O retrocesso está entre nós. Na educação (com o chiqueirinho cercado com arame farpado – classes especiais), no trabalho (com empresas se esquivando da lei de cotas), na aquisição de veículos (um tal de negociar as migalhas para se conseguir as isenções), no Conselho Nacional, sem Conselheiros (em nenhum Estado/municípios os Conselhos têm força suficiente para as demandas), no modelo social de avaliação das deficiência (insistem em nos adoecer para caber nos carimbos dos médicos), nas Conferências Nacionais (umas das maiores representações democráticas para a construção das políticas). São muitas as situações em que a pessoa com deficiência precisou reforçar a altura do grito para não presenciar o desmoronamento de todas as conquistas até dois anos atrás. Não caberia num texto apenas. Os anos de 2020 e 2021 têm apertado o movimento das pessoas com deficiência pelo pescoço, não dando trégua para um respiro. Um sufocamento absoluto.
O ano segue seu ciclo sem dar tempo para descanso, e as atrocidades de alguns gestores também, então “afina cavaco e viola, que a remandiola já vai começar”. Em se tratando de políticas públicas para as pessoas com deficiência, é continuar, não é?
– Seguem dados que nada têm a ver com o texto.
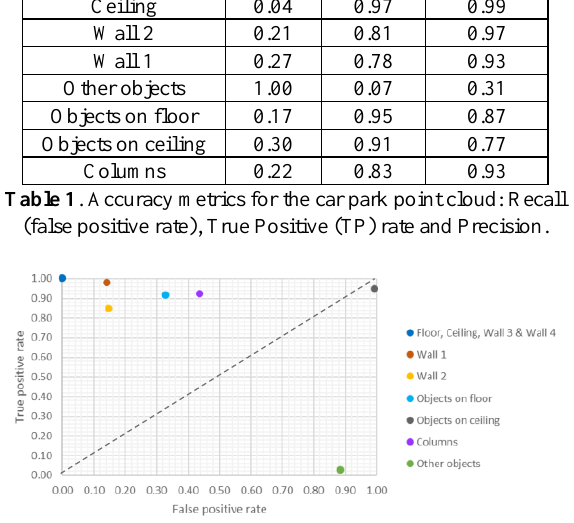
Figure 7. ROC graph for the office space point cloud.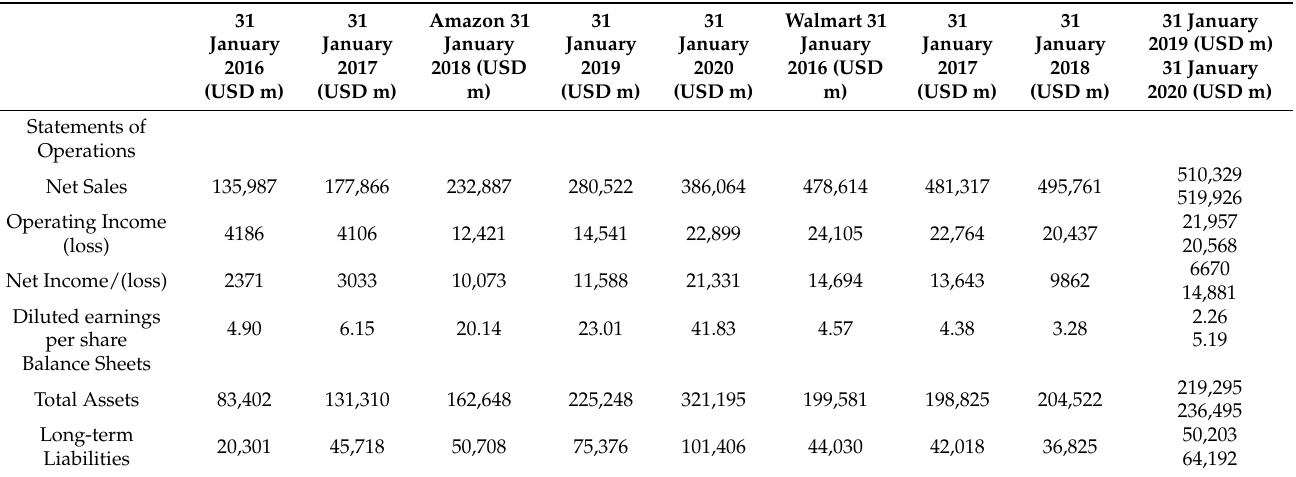
Table 5. Comparative data between Amazon and Walmart’s financial performance and position statements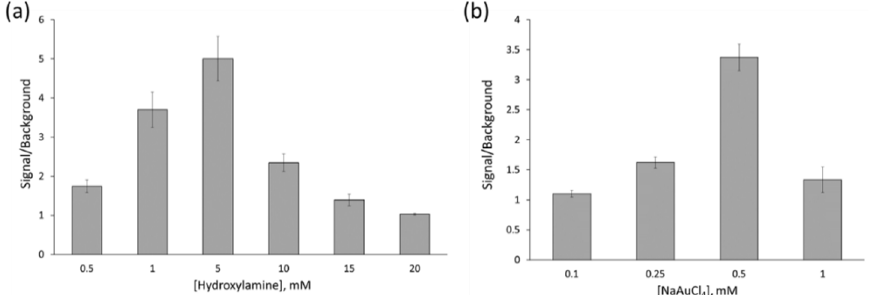
Figure 5. Au-amplified Mn-ZnS QD number measured (signal to background) after performing the PSA immunoassay using different amplification conditions, ( a ) hydroxylamine concentration (reducing agent) and ( b ) NaAuCl 4 concentration, while keeping constant the rest of parameters. Error bars correspond to 1SD.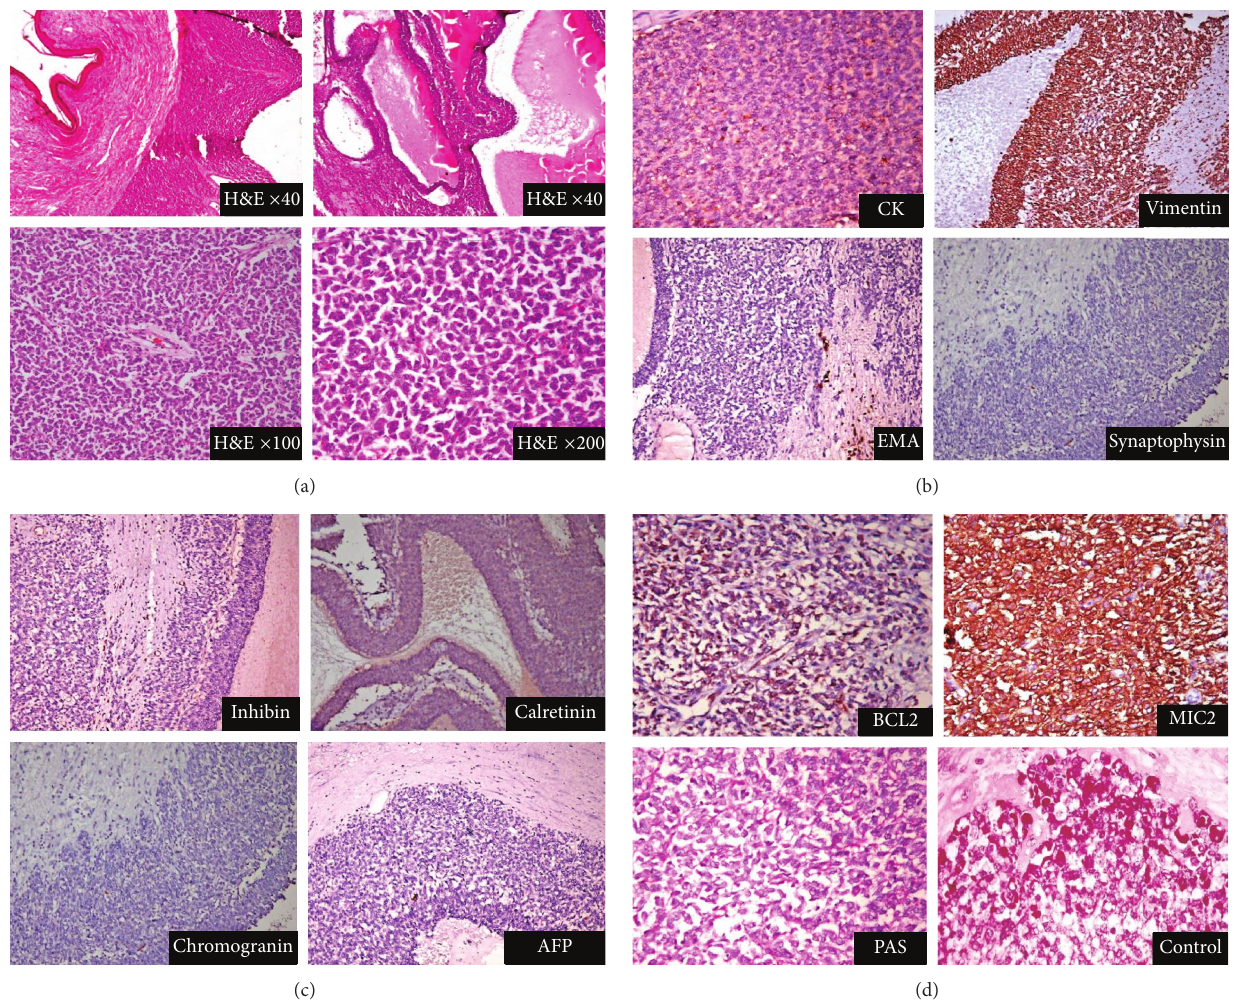
Figure 6: H&E staining revealed poor differentiation and the tumour was immunopositive for vimentin, cytokeratin (focal), Bcl2, and MIC2.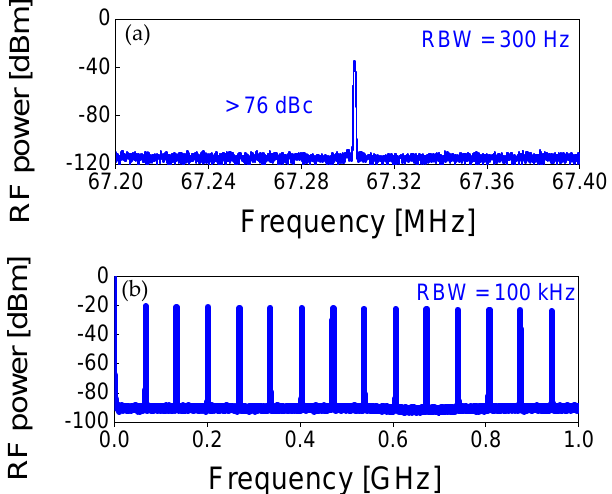
Figure 6. Radio-frequency (RF) spectra of the SESAM ML Yb:GdCB laser: ( a ) fundamental beat note at 67.3 MHz recorded at a resolution bandwidth (RBW) of 300 Hz and ( b ) harmonics on a 1-GHz frequency span, measured with an RBW of 100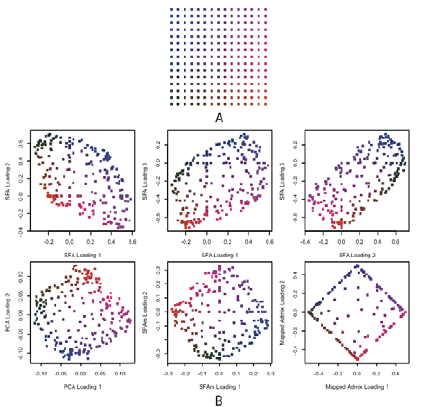
Figure 6. Results of SFA, PCA, SFAm, and ADMIXTURE applied to simulated genotype data from a single 2-D habitat. In Panel A, each dot represents a population colored according to location. In Panel B, each plot is of the loadings across individuals against each other, where the colors correspond to their locations in Panel A. The first row shows the three SFA loadings against each other from a three factor model. The second row shows the second two PCA loadings, the SFAm loadings, and the mapped ADMIXTURE loadings (see text for details). All of the methods recapitulate, to a greater or lesser extent, the geographical structure of the habitats (up to rotation).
Como diz a música, “água no feijão que chegou mais um” retrocesso, desta vez diretamente do Senado: a aprovação do projeto da Câmara que retira a exigência a governos municipais e estaduais de cumprirem as exigências de acessibilidade nas obras públicas. Que derrota.
Estamos na obrigação de enfrentar essas inúmeras batalhas impostas pelo governo, elas são de fora, mas nos atingem dentro. E essa luta diária com as defesas nefastas sobre nós sem a nossa participação, são duras e difíceis de superar. A gente cansa com tantas tarefas, chega uma hora que ficamos anulados da capacidade de reagir. A energia se esgota, o voo não sai e imploramos por uma corda para nos tirar do fundo do buraco (esses vão ser bem fáceis de cair agora).
Quem sabe, relembrar que temos um conjunto de leis destinadas aos direitos das pessoas com deficiência, que é o mais abrangente do mundo, pode pouco a pouco nos tirar da escuridão? Vamos lá. A Convenção sobre os Direitos das Pessoas com Deficiência, homologada em 2006 pela Organização das Nações Unidas (ONU) é um dos mais recentes e mais importantes tratados internacionais de direitos humanos. Um marco que contou com a participação efetiva dos movimentos. Um documento que teve a voz das pessoas com deficiência em sua elaboração. É a única convenção com status constitucional.
São princípios da Convenção: a autonomia, a liberdade de fazer as próprias escolhas, a não-discriminação, a participação e inclusão, o respeito pelas diferenças e a pessoa com deficiência como parte da diversidade humana, a igualdade de oportunidades, a acessibilidade, a igualdade de gênero e o respeito pelo desenvolvimento das capacidades das crianças com deficiência.
Pensar na Convenção Internacional e na Lei Brasileira de Inclusão pode nos dar a esperança e um pouco mais de leveza para prevalecer a força e superar o desafio de se cumprir a nossa própria legislação. E quem sabe ganhamos um ar de alegria diante de tantas e horríveis cenas de exclusão dos últimos meses.
Acabamos de comemorar o Dia Nacional da Pessoa com Deficiência e esperávamos uma valorização da vida humana, um engajamento das instâncias públicas para garantir a inclusão, mas o que estamos assistindo são golpes violentos e sucessivos em nossos direitos. É importante reiterar que os avanços conquistados nas últimas décadas nas políticas públicas e sociais é fruto da participação plena e do diálogo democrático entre Estado e sociedade civil. Não podemos neste momento abandonar ou esquecer o lema que rege a Convenção Internacional sobre os Direitos da Pessoa com Deficiência: “nada sobre nós sem nós”.
Perdemos todos com essa aprovação desrespeitosa e sem sentido pelo Senado. Por aqui, no entanto, procuro caminhos para engrandecer diante do descaso, da ignorância e do autoritarismo. Caminhos que percorro com a bandeira de cidadã de direitos, às vezes a caneta me leva, mas quase sempre são as músicas que ouço, cujo poder é imenso em me inspirar. E o som da vitrola hoje está dizendo: “água no feijão que chegou mais um”. Porém, não o retrocesso, lá do começo, mas a força que nos une rumo a mais uma luta. A força que sempre tivemos para conquistar e garantir a equiparação de oportunidades. “Bota bastante água mesmo pra ficar numa boa, vai”.